Don’t neglect the copy beneath the headers! No single visitor will read all of the words on a given page, but everyone who lands on that page will read some of them. That’s why your copy has to be informative. Here’s what I mean:
- Tell them where you are! Try to mention each specific location you serve. It’s hard to do, so we recommend bulleted lists to save time. That said, if you’re targeting a national audience: Step away from the computer and dial 215-946-1046 because there is virtually no chance you’ll succeed in such a competitive space without the help of a professional writer who specializes in optimized web copy.
- Incorporate your key terms 4-5 times each per 500 words. Again, it’s tricky to do this, and there are no shortcuts. Anyone who tells you there are is a bad writer, and you shouldn’t trust them. The only solution is to write thoughtfully. Give yourself time to work, don’t be near anything distracting, close your browser, don’t think about Robert Frost, etc.
- Remember your audience. Don’t speak technically if you’re targeting regular people like me. Also, don’t speak plainly if you’re targeting a more educated audience.
- Use this as a chance to show off your expertise and flex a little! Why? Well, if you’re working with on page recommendations that were provided by someone who knows anything about website optimization, then you can expect the number of eyes that grace your copy to be roughly — I don’t know — let’s be conservative and say somewhere in the trillions.
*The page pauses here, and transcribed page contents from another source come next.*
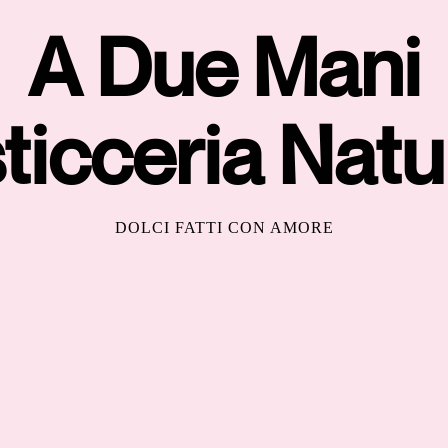
A Due Mani
ticceria Natu
DOLCI FATTI CON AMORE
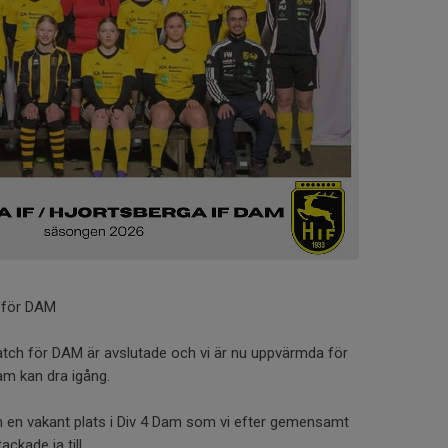
 för DAM
tch för DAM är avslutade och vi är nu uppvärmda för
Dam kan dra igång.
 om en vakant plats i Div 4 Dam som vi efter gemensamt
ackade ja till.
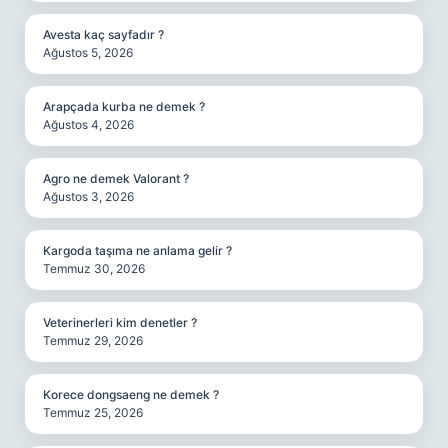
Avesta kaç sayfadır ?
Ağustos 5, 2026
Arapçada kurba ne demek ?
Ağustos 4, 2026
Agro ne demek Valorant ?
Ağustos 3, 2026
Kargoda taşıma ne anlama gelir ?
Temmuz 30, 2026
Veterinerleri kim denetler ?
Temmuz 29, 2026
Korece dongsaeng ne demek ?
Temmuz 25, 2026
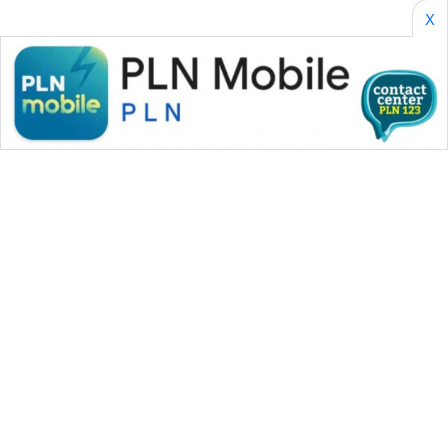
X
WAHANA MEDIA GROUP
|
|
|
WAHANA NEWS co
WAHANA TANI
WAHANA ADVOKAT
|
|
WAHANA INFRASTRUKTUR
WAHANA KONSUMEN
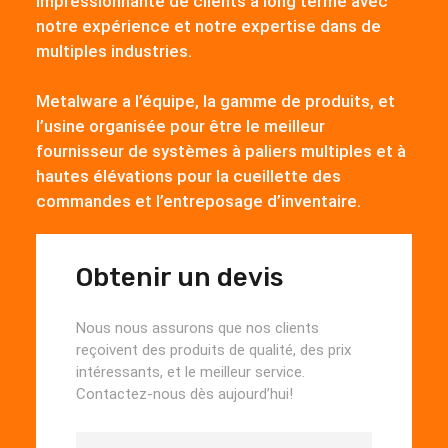
impressionnante de clients à long terme avec
notre expérience et notre expertise dans de
multiples industries.
Metalware a l’équipe, la gamme de produits, et
l’usine organisée pour être le meilleur
fournisseur de systèmes à paliers multiples et à
hautes élévations pour la cueillette des
commandes et l’entreposage d’inventaire.
Obtenir un devis
Nous nous assurons que nos clients
reçoivent des produits de qualité, des prix
intéressants, et le meilleur service.
Contactez-nous dès aujourd’hui!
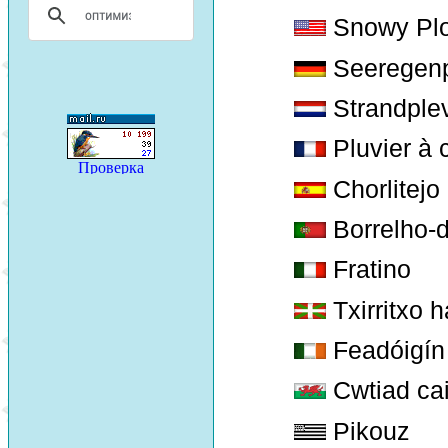
Snowy Plo
Seeregenp
Strandplev
Pluvier à c
Chorlitejo
Borrelho-d
Fratino
Txirritxo 
Feadóigín
Cwtiad cai
Pikouz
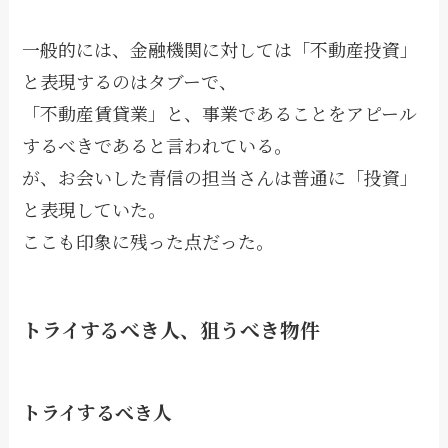
一般的には、金融機関に対しては「不動産投資」
と表現するのはタブーで、
「不動産賃貸業」と、事業であることをアピール
するべきであると言われている。
が、お会いした青信の担当さんは普通に「投資」
と表現していた。
ここも印象に残った点だった。
トライするべき人、狙うべき物件
トライするべき人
Jokes aside: Every word has to matter because people aren’t the only ones who are going to read your content. In case you didn’t know, Google has robots that can read — and those robots are going to decide whether or not you’re on the first page of search results. How? By evaluating the quality of your website’s content. This is 100% factual and you can learn more here.
Tip #5: Links (That’s the Best I Can Do for This One)
Finally, you have to link to other pages on your website because the robots you just met crave structure and hierarchy. Without getting too technical, linking to the other pages satiates their thirst. Have you ever seen a thirsty robot? It’s sad.
How many links should you include? Well, a good rule of thumb is 3-5 links per 500 words.
Tip #6: Proofread Everything
If you see the mistake, congratulations on being a troll. You’ll fit right in under the yellow woods’ bridge, and you’ll make a fine writer. If you missed it: We are on the sixth tip in a blog that only promises five. You will most likely not make a fine writer and these woods are too lovely, dark and deep for you.